Estamos, pues, invitados a celebrar la vida, a vivirla con pasión, a promocionarla y disfrutarla. No dejemos que nuestra vida sea de baja calidad, apagada y triste, porque no hemos sabido poner a Cristo como centro de nuestro camino pascual. ¡Hay vida abundante para todos! Ya lo dijo él: “He venido para que tengan vida y vida abundante”

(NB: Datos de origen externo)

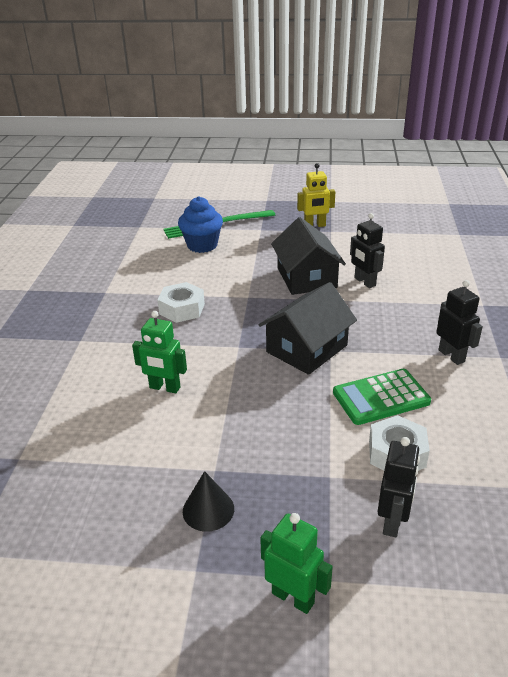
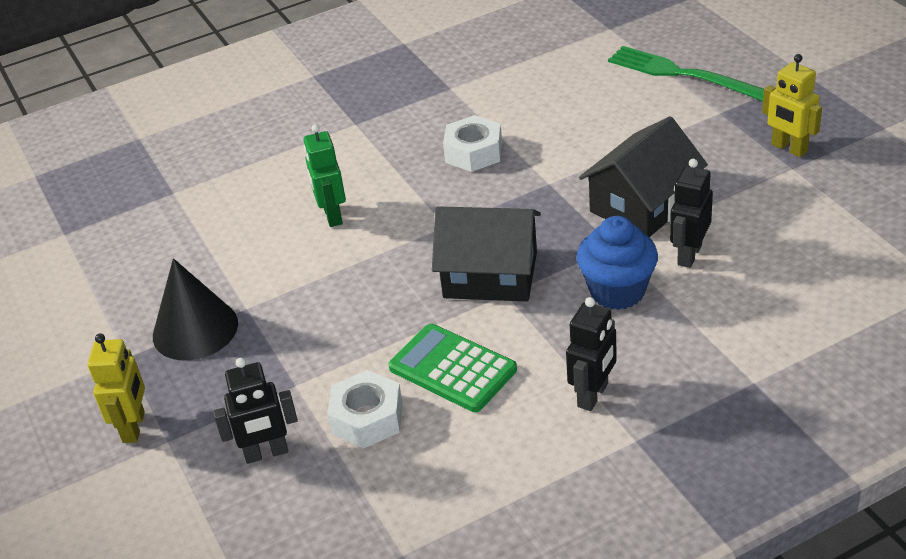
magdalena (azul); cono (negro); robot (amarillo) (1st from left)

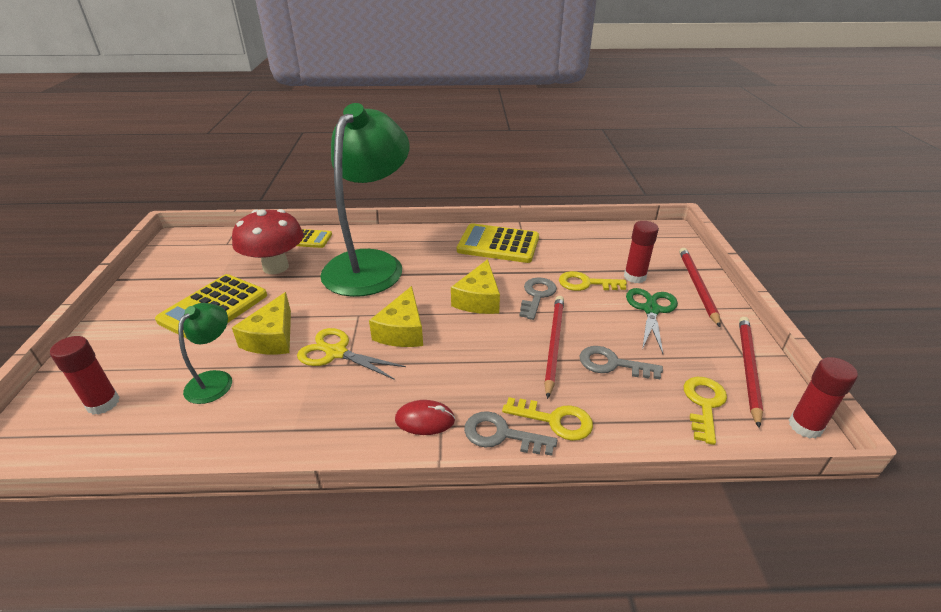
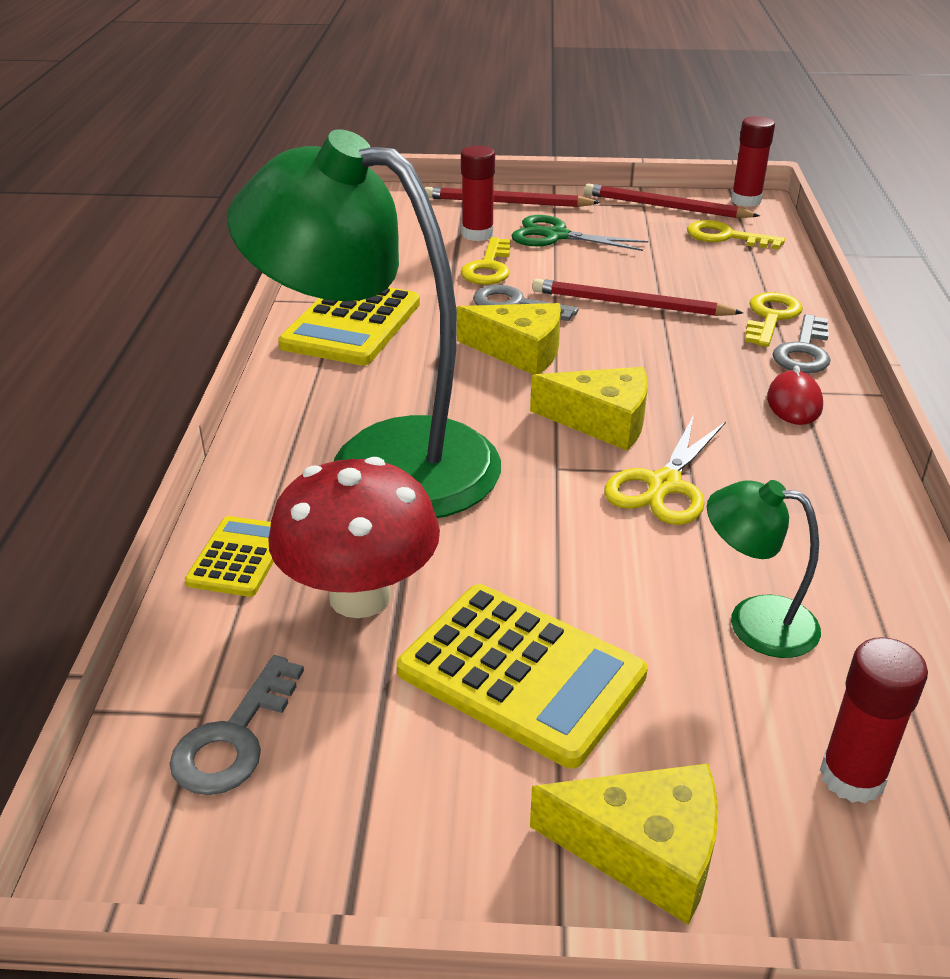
queso (amarillo) (3rd from left); llave (gris) (1st from left)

 ¡Cuántos en la vida pasan sin hacer lo que les corresponde y por lo tanto ni hay huella en ellos ni dejan huella en el caminar de la vida! El Resucitado está vivo pero sus huellas dejadas por los clavos siguen también vivas, aún glorificado sigue mostrándonos los signos de la redención permanente por la humanidad. Ha vencido, sí; pero sigue entregándose por cada uno que le abre       su       corazón       y       vida       en       la       fe.

 Es Pascua y la muerte ha sido vencida y humillada. Lo dice,  de manera muy bella,  Martín Descalzo en su Romancillo de la mañana del domingo: “Por la calle de la vida venía, muerta, la muerte, la guadaña desmontada, la melena sin serpientes. La emperatriz destronada ha perdido sus poderes; sin que ella sepa porqué otro ya su cetro tiene. Desde que el mundo era mundo nadie escapó de sus redes y temblaron a su paso desde el mendigo a los reyes. Y hasta  Aquél, que se decía Hijo del Omnipotente, en una cruz conoció los mordiscos de sus dientes.   Y ahora ¡quién es el hombre que, sacrílego, pretende discutirle lo que es suyo, siendo mortal a la Muerte? ¡Quién el que rompió su lápida como si fuera un juguete y hasta pasea su cuerpo igual que una rama verde?   La muerte no entiende nada, la vieja muerte envejece: alguien ha roto el enigma ¡ay si el ejemplo cundiese! ¡ay si los hombres descubren que la que hasta ayer insolente tiene su talón de aquiles y puede morir la muerte!   Por eso en esta mañana, pegándose a las paredes, la muerte pasa escondida para que nadie sospeche. Porque su reino concluye y la ex diosa lo comprende  en el alba del domingo está de luto la muerte.”